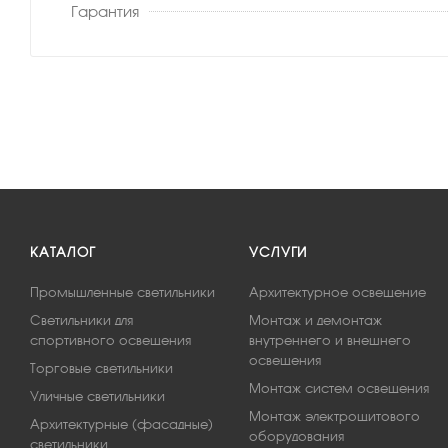
Гарантия
КАТАЛОГ
УСЛУГИ
Промышленные светильники
Архитектурное освещение
Светильники для
Монтаж и демонтаж
спортивного освещения
внутреннего и внешнего
освещения
Торговые светильники
Монтаж систем освещения
Уличные светильники
Монтаж электрощитового
Архитектурные (фасадные)
оборудования
светильники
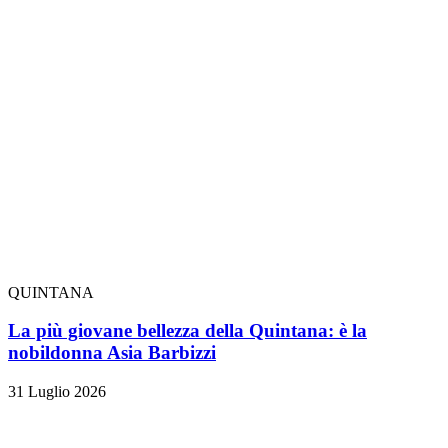
QUINTANA
La più giovane bellezza della Quintana: è la
nobildonna Asia Barbizzi
31 Luglio 2026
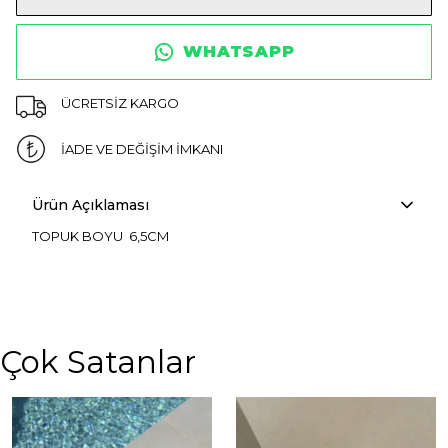
WHATSAPP
ÜCRETSİZ KARGO
İADE VE DEĞİŞİM İMKANI
Ürün Açıklaması
TOPUK BOYU 6,5CM
Çok Satanlar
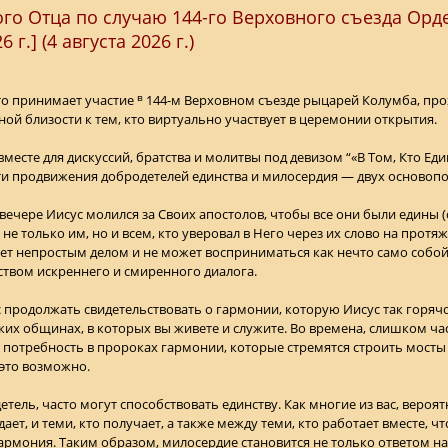
го Отца по случаю 144-го Верховного съезда Орд
 г.] (4 августа 2026 г.)
в
кто принимает участие
144-м Верховном съезде рыцарей Колумба, про
ной близости к тем, кто виртуально участвует в церемонии открытия.
 вместе для дискуссий, братства и молитвы под девизом “«В Том, Кто Еди
ти продвижения добродетелей единства и милосердия — двух осново
вечере Иисус молился за Своих апостолов, чтобы все они были едины (
 не только им, но и всем, кто уверовал в Него через их слово на протяж
ает непростым делом и не может восприниматься как нечто само собо
ством искреннего и смиренного диалога.
ас продолжать свидетельствовать о гармонии, которую Иисус так горяч
ких общинах, в которых вы живете и служите. Во времена, слишком ч
 потребность в пророках гармонии, которые стремятся строить мосты
это возможно.
тель, часто могут способствовать единству. Как многие из вас, вероя
ет, и теми, кто получает, а также между теми, кто работает вместе, 
армония. Таким образом, милосердие становится не только ответом на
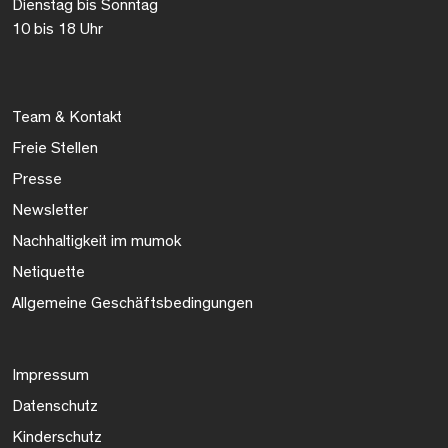
Dienstag bis Sonntag
10 bis 18 Uhr
Team & Kontakt
Freie Stellen
Presse
Newsletter
Nachhaltigkeit im mumok
Netiquette
Allgemeine Geschäftsbedingungen
Impressum
Datenschutz
Kinderschutz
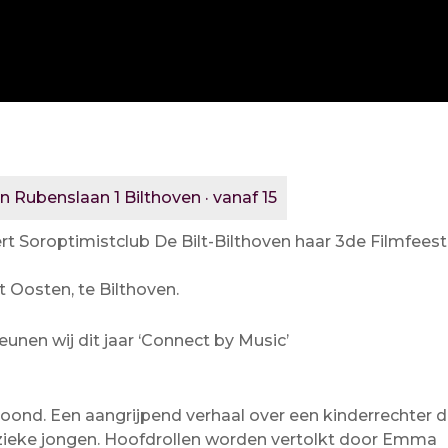
n Rubenslaan 1 Bilthoven · vanaf 15
rt Soroptimistclub De Bilt-Bilthoven haar 3de Filmfeest
 Oosten, te Bilthoven.
unen wij dit jaar ‘Connect by Music’
toond. Een aangrijpend verhaal over een kinderrechter d
 zieke jongen. Hoofdrollen worden vertolkt door Emma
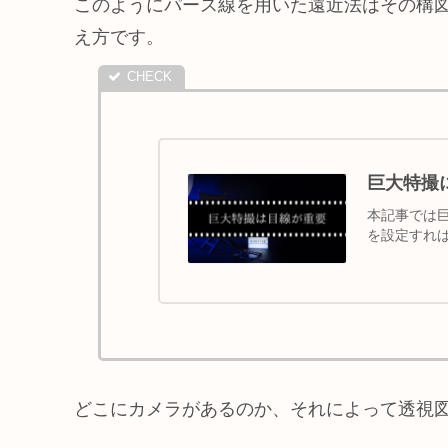
このようにパース線を用いた遠近法はその構
え方です。
巨大特撮
本記事では
を設定すれ
どこにカメラがあるのか、それによって透視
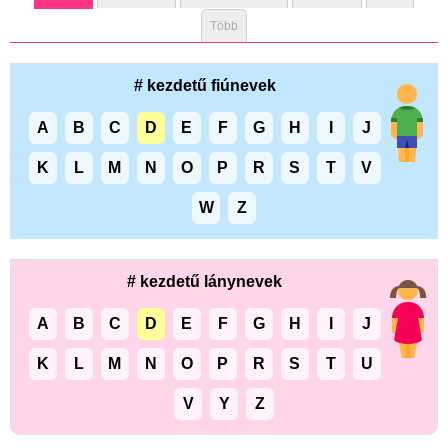
Több
# kezdetű fiúnevek
A
B
C
D
E
F
G
H
I
J
K
L
M
N
O
P
R
S
T
V
W
Z
# kezdetű lánynevek
A
B
C
D
E
F
G
H
I
J
K
L
M
N
O
P
R
S
T
U
V
Y
Z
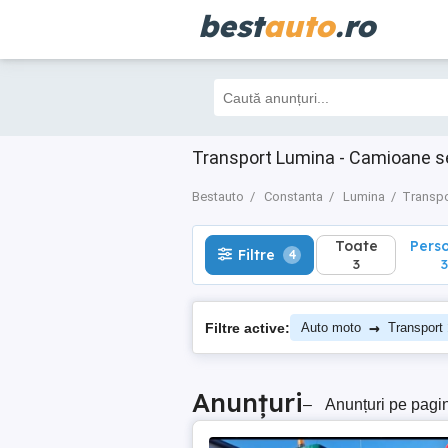
best
auto
.ro
Toate
Perso
Filtre
4
3
3
Transport Lumina - Camioane s
Bestauto
Constanta
Lumina
Transpo
Toate
Pers
Filtre
4
3
3
→
Filtre active:
Auto moto
Transport
Anunțuri
–
Anunțuri pe pagi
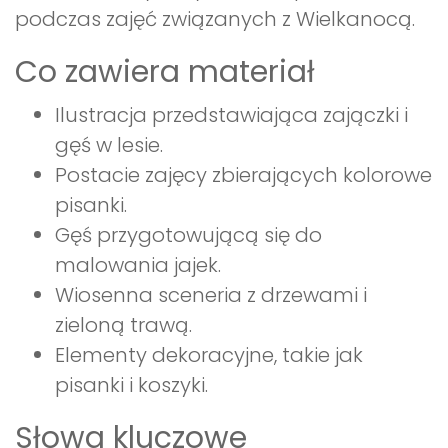
podczas zajęć związanych z Wielkanocą.
Co zawiera materiał
Ilustracja przedstawiająca zajączki i
gęś w lesie.
Postacie zajęcy zbierających kolorowe
pisanki.
Gęś przygotowującą się do
malowania jajek.
Wiosenna sceneria z drzewami i
zieloną trawą.
Elementy dekoracyjne, takie jak
pisanki i koszyki.
Słowa kluczowe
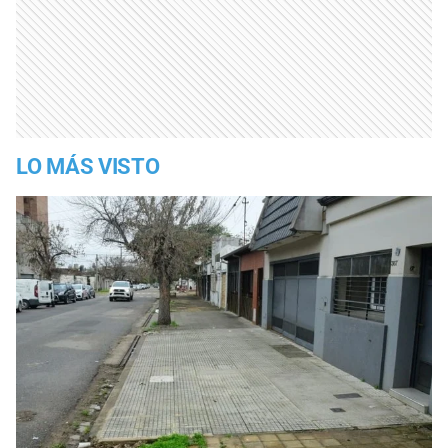
LO MÁS VISTO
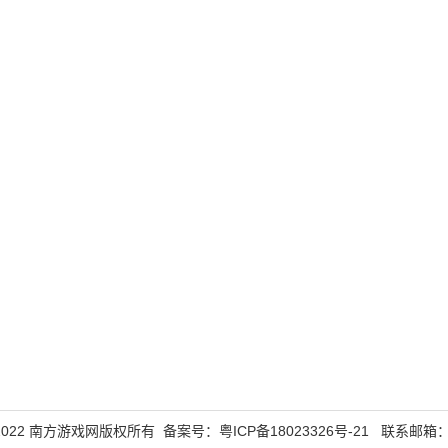
015-2022 南方游戏网版权所有 备案号：
粤ICP备18023326号-21
联系邮箱：855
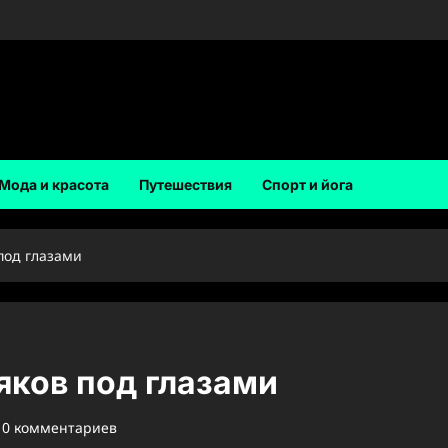
Мода и красота
Путешествия
Спорт и йога
под глазами
ков под глазами
0 комментариев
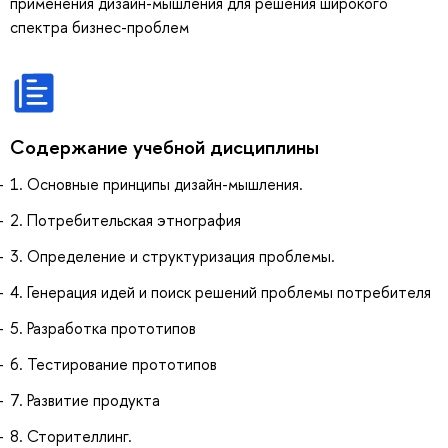
применения дизайн-мышления для решения широкого
спектра бизнес-проблем
Содержание учебной дисциплины
1. Основные принципы дизайн-мышления.
2. Потребительская этнография
3. Определение и структуризация проблемы.
4. Генерация идей и поиск решений проблемы потребителя
5. Разработка прототипов
6. Тестирование прототипов
7. Развитие продукта
8. Сторителлинг.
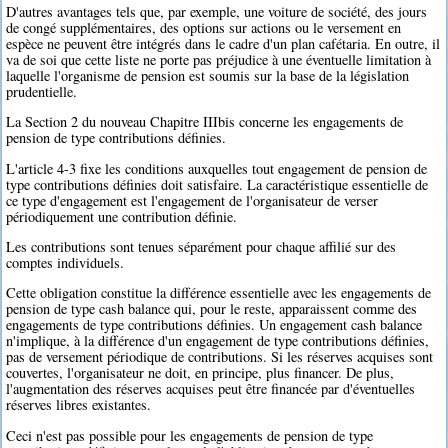
D'autres avantages tels que, par exemple, une voiture de société, des jours
de congé supplémentaires, des options sur actions ou le versement en
espèce ne peuvent être intégrés dans le cadre d'un plan cafétaria. En outre, il
va de soi que cette liste ne porte pas préjudice à une éventuelle limitation à
laquelle l'organisme de pension est soumis sur la base de la législation
prudentielle.
La Section 2 du nouveau Chapitre IIIbis concerne les engagements de
pension de type contributions définies.
L'article 4-3 fixe les conditions auxquelles tout engagement de pension de
type contributions définies doit satisfaire. La caractéristique essentielle de
ce type d'engagement est l'engagement de l'organisateur de verser
périodiquement une contribution définie.
Les contributions sont tenues séparément pour chaque affilié sur des
comptes individuels.
Cette obligation constitue la différence essentielle avec les engagements de
pension de type cash balance qui, pour le reste, apparaissent comme des
engagements de type contributions définies. Un engagement cash balance
n'implique, à la différence d'un engagement de type contributions définies,
pas de versement périodique de contributions. Si les réserves acquises sont
couvertes, l'organisateur ne doit, en principe, plus financer. De plus,
l'augmentation des réserves acquises peut être financée par d'éventuelles
réserves libres existantes.
Ceci n'est pas possible pour les engagements de pension de type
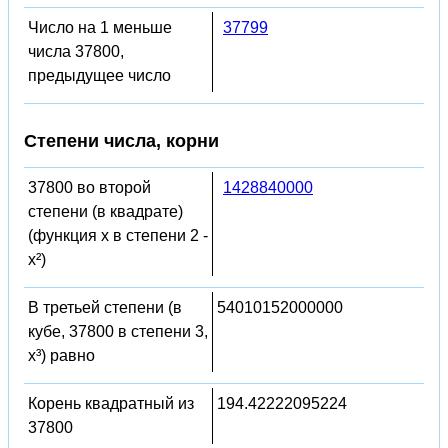
Число на 1 меньше
37799
числа 37800,
предыдущее число
Степени числа, корни
37800 во второй
1428840000
степени (в квадрате)
(функция x в степени 2 -
x²)
В третьей степени (в
54010152000000
кубе, 37800 в степени 3,
x³) равно
Корень квадратный из
194.42222095224
37800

#####

--- HOW TO COMPLETE THIS TASK ---
Turn the text lines of every item above into a Markdown table with the columns "Row" and "Text", numbering the rows consecutively and omitting blank lines. Exclude the pictures from the table.

--- REPLY ---
| Row | Text |
|---|---|
| 1 | Гарантия |
| 2 | КАТАЛОГ |
| 3 | УСЛУГИ |
| 4 | Промышленные светильники |
| 5 | Архитектурное освещение |
| 6 | Светильники для |
| 7 | Монтаж и демонтаж |
| 8 | спортивного освещения |
| 9 | внутреннего и внешнего |
| 10 | освещения |
| 11 | Торговые светильники |
| 12 | Монтаж систем освещения |
| 13 | Уличные светильники |
| 14 | Монтаж электрощитового |
| 15 | Архитектурные (фасадные) |
| 16 | оборудования |
| 17 | светильники |
| 18 | QUINTANA |
| 19 | La più giovane bellezza della Quintana: è la |
| 20 | nobildonna Asia Barbizzi |
| 21 | 31 Luglio 2026 |
| 22 | WHATSAPP |
| 23 | ÜCRETSİZ KARGO |
| 24 | İADE VE DEĞİŞİM İMKANI |
| 25 | Ürün Açıklaması |
| 26 | TOPUK BOYU 6,5CM |
| 27 | Çok Satanlar |
| 28 | го Отца по случаю 144-го Верховного съезда Орд |
| 29 |  г.] (4 августа 2026 г.) |
| 30 | в |
| 31 | кто принимает участие |
| 32 | 144-м Верховном съезде рыцарей Колумба, про |
| 33 | ной близости к тем, кто виртуально участвует в церемонии открытия. |
| 34 |  вместе для дискуссий, братства и молитвы под девизом “«В Том, Кто Еди |
| 35 | ти продвижения добродетелей единства и милосердия — двух осново |
| 36 | вечере Иисус молился за Своих апостолов, чтобы все они были едины ( |
| 37 |  не только им, но и всем, кто уверовал в Него через их слово на протяж |
| 38 | ает непростым делом и не может восприниматься как нечто само собо |
| 39 | ством искреннего и смиренного диалога. |
| 40 | ас продолжать свидетельствовать о гармонии, которую Иисус так горяч |
| 41 | ких общинах, в которых вы живете и служите. Во времена, слишком ч |
| 42 |  потребность в пророках гармонии, которые стремятся строить мосты |
| 43 | это возможно. |
| 44 | тель, часто могут способствовать единству. Как многие из вас, вероя |
| 45 | ет, и теми, кто получает, а также между теми, кто работает вместе,  |
| 46 | армония. Таким образом, милосердие становится не только ответом на |
| 47 | Dienstag bis Sonntag |
| 48 | 10 bis 18 Uhr |
| 49 | Team & Kontakt |
| 50 | Freie Stellen |
| 51 | Presse |
| 52 | Newsletter |
| 53 | Nachhaltigkeit im mumok |
| 54 | Netiquette |
| 55 | Allgemeine Geschäftsbedingungen |
| 56 | Impressum |
| 57 | Datenschutz |
| 58 | Kinderschutz |
| 59 | n Rubenslaan 1 Bilthoven · vanaf 15 |
| 60 | rt Soroptimistclub De Bilt-Bilthoven haar 3de Filmfeest |
| 61 |  Oosten, te Bilthoven. |
| 62 | unen wij dit jaar ‘Connect by Music’ |
| 63 | toond. Een aangrijpend verhaal over een kinderrechter d |
| 64 |  zieke jongen. Hoofdrollen worden vertolkt door Emma |
| 65 | このようにパース線を用いた遠近法はその構 |
| 66 | え方です。 |
| 67 | 巨大特撮 |
| 68 | 本記事では |
| 69 | を設定すれ |
| 70 | どこにカメラがあるのか、それによって透視 |
| 71 | Több |
| 72 | # kezdetű fiúnevek |
| 73 | A |
| 74 | B |
| 75 | C |
| 76 | D |
| 77 | E |
| 78 | F |
| 79 | G |
| 80 | H |
| 81 | I |
| 82 | J |
| 83 | K |
| 84 | L |
| 85 | M |
| 86 | N |
| 87 | O |
| 88 | P |
| 89 | R |
| 90 | S |
| 91 | T |
| 92 | V |
| 93 | W |
| 94 | Z |
| 95 | # kezdetű lánynevek |
| 96 | A |
| 97 | B |
| 98 | C |
| 99 | D |
| 100 | E |
| 101 | F |
| 102 | G |
| 103 | H |
| 104 | I |
| 105 | J |
| 106 | K |
| 107 | L |
| 108 | M |
| 109 | N |
| 110 | O |
| 111 | P |
| 112 | R |
| 113 | S |
| 114 | T |
| 115 | U |
| 116 | V |
| 117 | Y |
| 118 | Z |
| 119 | best |
| 120 | auto |
| 121 | .ro |
| 122 | Toate |
| 123 | Perso |
| 124 | Filtre |
| 125 | 4 |
| 126 | 3 |
| 127 | 3 |
| 128 | Transport Lumina - Camioane s |
| 129 | Bestauto |
| 130 | Constanta |
| 131 | Lumina |
| 132 | Transpo |
| 133 | Toate |
| 134 | Pers |
| 135 | Filtre |
| 136 | 4 |
| 137 | 3 |
| 138 | 3 |
| 139 | → |
| 140 | Filtre active: |
| 141 | Auto moto |
| 142 | Transport |
| 143 | Anunțuri |
| 144 | – |
| 145 | Anunțuri pe pagi |
| 146 | podczas zajęć związanych z Wielkanocą. |
| 147 | Co zawiera materiał |
| 148 | Ilustracja przedstawiająca zajączki i |
| 149 | gęś w lesie. |
| 150 | Postacie zajęcy zbierających kolorowe |
| 151 | pisanki. |
| 152 | Gęś przygotowującą się do |
| 153 | malowania jajek. |
| 154 | Wiosenna sceneria z drzewami i |
| 155 | zieloną trawą. |
| 156 | Elementy dekoracyjne, takie jak |
| 157 | pisanki i koszyki. |
| 158 | Słowa kluczowe |
| 159 | LO MÁS VISTO |
| 160 | 015-2022 南方游戏网版权所有 备案号： |
| 161 | 粤ICP备18023326号-21 |
| 162 | 联系邮箱：855 |
| 163 | Мода и красота |
| 164 | Путешествия |
| 165 | Спорт и йога |
| 166 | под глазами |
| 167 | ков под глазами |
| 168 | 0 комментариев |
| 169 | применения дизайн-мышления для решения широкого |
| 170 | спектра бизнес-проблем |
| 171 | Содержание учебной дисциплины |
| 172 | 1. Основные принципы дизайн-мышления. |
| 173 | 2. Потребительская этнография |
| 174 | 3. Определение и структуризация проблемы. |
| 175 | 4. Генерация идей и поиск решений проблемы потребителя |
| 176 | 5. Разработка прототипов |
| 177 | 6. Тестирование прототипов |
| 178 | 7. Развитие продукта |
| 179 | 8. Сторителлинг. |
| 180 | D'autres avantages tels que, par exemple, une voiture de société, des jours |
| 181 | de congé supplémentaires, des options sur actions ou le versement en |
| 182 | espèce ne peuvent être intégrés dans le cadre d'un plan cafétaria. En outre, il |
| 183 | va de soi que cette liste ne porte pas préjudice à une éventuelle limitation à |
| 184 | laquelle l'organisme de pension est soumis sur la base de la législation |
| 185 | prudentielle. |
| 186 | La Section 2 du nouveau Chapitre IIIbis concerne les engagements de |
| 187 | pension de type contributions définies. |
| 188 | L'article 4-3 fixe les conditions auxquelles tout engagement de pension de |
| 189 | type contributions définies doit satisfaire. La caractéristique essentielle de |
| 190 | ce type d'engagement est l'engagement de l'organisateur de verser |
| 191 | périodiquement une contribution définie. |
| 192 | Les contributions sont tenues séparément pour chaque affilié sur des |
| 193 | comptes individuels. |
| 194 | Cette obligation constitue la différence essentielle avec les engagements de |
| 195 | pension de type cash balance qui, pour le reste, apparaissent comme des |
| 196 | engagements de type contributions définies. Un engagement cash balance |
| 197 | n'implique, à la différence d'un engagement de type contributions définies, |
| 198 | pas de versement périodique de contributions. Si les réserves acquises sont |
| 199 | couvertes, l'organisateur ne doit, en principe, plus financer. De plus, |
| 200 | l'augmentation des réserves acquises peut être financée par d'éventuelles |
| 201 | réserves libres existantes. |
| 202 | Ceci n'est pas possible pour les engagements de pension de type |
| 203 | Число на 1 меньше |
| 204 | 37799 |
| 205 | числа 37800, |
| 206 | предыдущее число |
| 207 | Степени числа, корни |
| 208 | 37800 во второй |
| 209 | 1428840000 |
| 210 | степени (в квадрате) |
| 211 | (функция x в степени 2 - |
| 212 | x²) |
| 213 | В третьей степени (в |
| 214 | 54010152000000 |
| 215 | кубе, 37800 в степени 3, |
| 216 | x³) равно |
| 217 | Корень квадратный из |
| 218 | 194.42222095224 |
| 219 | 37800 |